Court-appointed guardians were in control of her life and property during her final months. She did not live very long after she was taken away. The course of events that led to that state of affairs started with Celeste being removed from her home, involuntarily and against her will, by Adult Protective Services in March, 2018. She was placed in a nursing home, the Hebrew Home in Riverdale, where I visited her several times. The last time, she sat with me at the piano in a communal area and I quietly played and sang City Skies, which I dedicate to her in my show. We were both moved to tears, an ever-lasting moment between us.

During our visits she would always tell me she had to get home and look after her business—her buildings. These had been her life for dozens of years. The current circumstances have presented us, her tenants and staff, with many questions that we are still trying to answer. I have been told so many things and I am not sure what the truth is. When a lawyer first had temporary guardianship, we were told she had relatives who were to inherit the buildings. Now it seems they will not, as the city is in control of her estate. Her own home on Waverly Place was totally cleaned out and then put up for sale while she was still alive in the nursing home. The communication from the once temporarily appointed guardian, who then became the court-appointed guardian, has pretty much stopped since Celeste passed. I hear there is another guardian. There is also a management company involved now, appointed by the first guardian. Her tenants wonder, with great trepidation, what will happen to her buildings, where many of us have made long-term homes. She did not make any plans regarding her estate from December 14, 2018 onward. She did not put together a will or living will. Our fate as tenants who wish to honor Celeste’s legacy, and stay in our homes, lies in the hands of the City of New York. Just before I finished this story I saw on the real estate website that is handling Celeste’s estate that her buildings on Gay and Christopher Streets have “contracts out.”

Celeste told so many of her tenants that she loved us. And we told her we loved her back—because we really did! It was impossible not to love this one-of-a-kind, beautiful, charming, strong and stubborn lady. She is laid to rest with her father in Green-Wood Cemetery.

Regardless of what will happen in the future, I already miss Celeste terribly and will always celebrate her life. Things aren’t the same without her smile, charm, and child-like magical ways. Celeste Martin and her spirit will live on forever on these city streets in the heart of the West Village.

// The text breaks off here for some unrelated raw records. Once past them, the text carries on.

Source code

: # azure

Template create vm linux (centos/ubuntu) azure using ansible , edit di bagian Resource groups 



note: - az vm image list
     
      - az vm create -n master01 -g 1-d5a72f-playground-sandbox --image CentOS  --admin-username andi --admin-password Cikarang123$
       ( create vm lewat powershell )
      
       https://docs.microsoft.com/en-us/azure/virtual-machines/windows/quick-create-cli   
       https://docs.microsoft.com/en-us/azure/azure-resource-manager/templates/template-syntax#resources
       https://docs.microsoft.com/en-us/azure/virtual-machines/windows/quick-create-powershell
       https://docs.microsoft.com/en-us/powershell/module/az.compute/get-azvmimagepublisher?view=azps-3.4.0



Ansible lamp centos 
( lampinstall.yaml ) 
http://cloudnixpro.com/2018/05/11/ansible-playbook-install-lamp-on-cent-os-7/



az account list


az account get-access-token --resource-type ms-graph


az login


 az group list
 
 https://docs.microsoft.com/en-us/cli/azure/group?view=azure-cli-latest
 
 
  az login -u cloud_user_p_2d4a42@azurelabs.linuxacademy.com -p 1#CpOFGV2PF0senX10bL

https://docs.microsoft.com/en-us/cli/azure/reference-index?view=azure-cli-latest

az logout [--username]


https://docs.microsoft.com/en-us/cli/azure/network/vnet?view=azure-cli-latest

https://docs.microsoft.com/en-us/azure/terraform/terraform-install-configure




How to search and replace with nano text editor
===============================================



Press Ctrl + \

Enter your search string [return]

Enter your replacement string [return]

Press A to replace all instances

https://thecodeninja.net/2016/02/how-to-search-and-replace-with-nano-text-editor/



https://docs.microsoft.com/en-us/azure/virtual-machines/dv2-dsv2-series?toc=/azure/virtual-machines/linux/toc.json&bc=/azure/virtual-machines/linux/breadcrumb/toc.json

Watching how the end of her life played out was horribly frustrating and an eye-opening experience. My only consolation is remembering that until her last months she was accountable for her life and no one was going to alter what she would or would not do. That is who she always was.


Update: As of the time of this article being published, sadly, almost all the wisteria on Christopher Street, that brilliantly glorified our little block, has been cut down. There is, nevertheless, a shadow of its former self still left on Gay Street.